• [ASSIGNED TASK]
Check every line of the data below for the word "measurements". Copy the ones that have it.
------------------------
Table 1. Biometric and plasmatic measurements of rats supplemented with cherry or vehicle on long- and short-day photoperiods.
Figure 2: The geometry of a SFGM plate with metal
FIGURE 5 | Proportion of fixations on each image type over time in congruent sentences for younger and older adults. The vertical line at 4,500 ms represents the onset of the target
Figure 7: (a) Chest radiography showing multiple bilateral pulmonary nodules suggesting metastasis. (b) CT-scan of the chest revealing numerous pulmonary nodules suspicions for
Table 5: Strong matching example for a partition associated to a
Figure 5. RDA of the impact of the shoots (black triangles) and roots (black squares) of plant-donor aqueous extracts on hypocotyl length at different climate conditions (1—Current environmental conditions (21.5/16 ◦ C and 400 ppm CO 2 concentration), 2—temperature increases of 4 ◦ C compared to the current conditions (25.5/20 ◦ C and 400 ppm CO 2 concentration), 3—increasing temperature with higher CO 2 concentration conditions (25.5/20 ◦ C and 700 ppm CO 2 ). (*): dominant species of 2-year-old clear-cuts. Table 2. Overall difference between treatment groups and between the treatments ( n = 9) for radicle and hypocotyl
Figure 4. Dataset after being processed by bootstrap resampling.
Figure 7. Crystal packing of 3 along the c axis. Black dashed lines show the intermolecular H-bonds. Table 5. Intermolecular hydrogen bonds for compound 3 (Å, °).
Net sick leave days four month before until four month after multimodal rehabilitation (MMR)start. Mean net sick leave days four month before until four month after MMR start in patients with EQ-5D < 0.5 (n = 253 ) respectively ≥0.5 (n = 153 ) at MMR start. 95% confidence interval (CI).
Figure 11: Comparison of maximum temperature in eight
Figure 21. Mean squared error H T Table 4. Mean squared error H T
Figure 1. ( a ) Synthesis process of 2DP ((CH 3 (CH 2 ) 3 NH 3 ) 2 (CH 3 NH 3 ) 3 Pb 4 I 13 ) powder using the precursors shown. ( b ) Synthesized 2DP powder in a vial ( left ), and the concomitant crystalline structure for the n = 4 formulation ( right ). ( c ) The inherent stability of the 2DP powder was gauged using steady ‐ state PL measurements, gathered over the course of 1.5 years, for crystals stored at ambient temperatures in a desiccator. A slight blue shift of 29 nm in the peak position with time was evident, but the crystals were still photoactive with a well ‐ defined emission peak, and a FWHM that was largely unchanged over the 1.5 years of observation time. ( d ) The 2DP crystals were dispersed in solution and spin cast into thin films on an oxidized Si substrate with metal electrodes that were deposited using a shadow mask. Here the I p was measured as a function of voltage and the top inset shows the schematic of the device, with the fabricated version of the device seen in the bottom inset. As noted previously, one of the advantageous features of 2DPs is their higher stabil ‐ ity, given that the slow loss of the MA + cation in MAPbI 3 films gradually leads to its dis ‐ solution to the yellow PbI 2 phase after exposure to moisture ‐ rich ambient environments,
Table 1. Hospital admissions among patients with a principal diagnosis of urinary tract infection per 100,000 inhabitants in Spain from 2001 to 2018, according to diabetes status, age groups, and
------------------------
• [RESULT OF THE TASK]
Table 1. Biometric and plasmatic measurements of rats supplemented with cherry or vehicle on long- and short-day photoperiods.
Figure 1. ( a ) Synthesis process of 2DP ((CH 3 (CH 2 ) 3 NH 3 ) 2 (CH 3 NH 3 ) 3 Pb 4 I 13 ) powder using the precursors shown. ( b ) Synthesized 2DP powder in a vial ( left ), and the concomitant crystalline structure for the n = 4 formulation ( right ). ( c ) The inherent stability of the 2DP powder was gauged using steady ‐ state PL measurements, gathered over the course of 1.5 years, for crystals stored at ambient temperatures in a desiccator. A slight blue shift of 29 nm in the peak position with time was evident, but the crystals were still photoactive with a well ‐ defined emission peak, and a FWHM that was largely unchanged over the 1.5 years of observation time. ( d ) The 2DP crystals were dispersed in solution and spin cast into thin films on an oxidized Si substrate with metal electrodes that were deposited using a shadow mask. Here the I p was measured as a function of voltage and the top inset shows the schematic of the device, with the fabricated version of the device seen in the bottom inset. As noted previously, one of the advantageous features of 2DPs is their higher stabil ‐ ity, given that the slow loss of the MA + cation in MAPbI 3 films gradually leads to its dis ‐ solution to the yellow PbI 2 phase after exposure to moisture ‐ rich ambient environments,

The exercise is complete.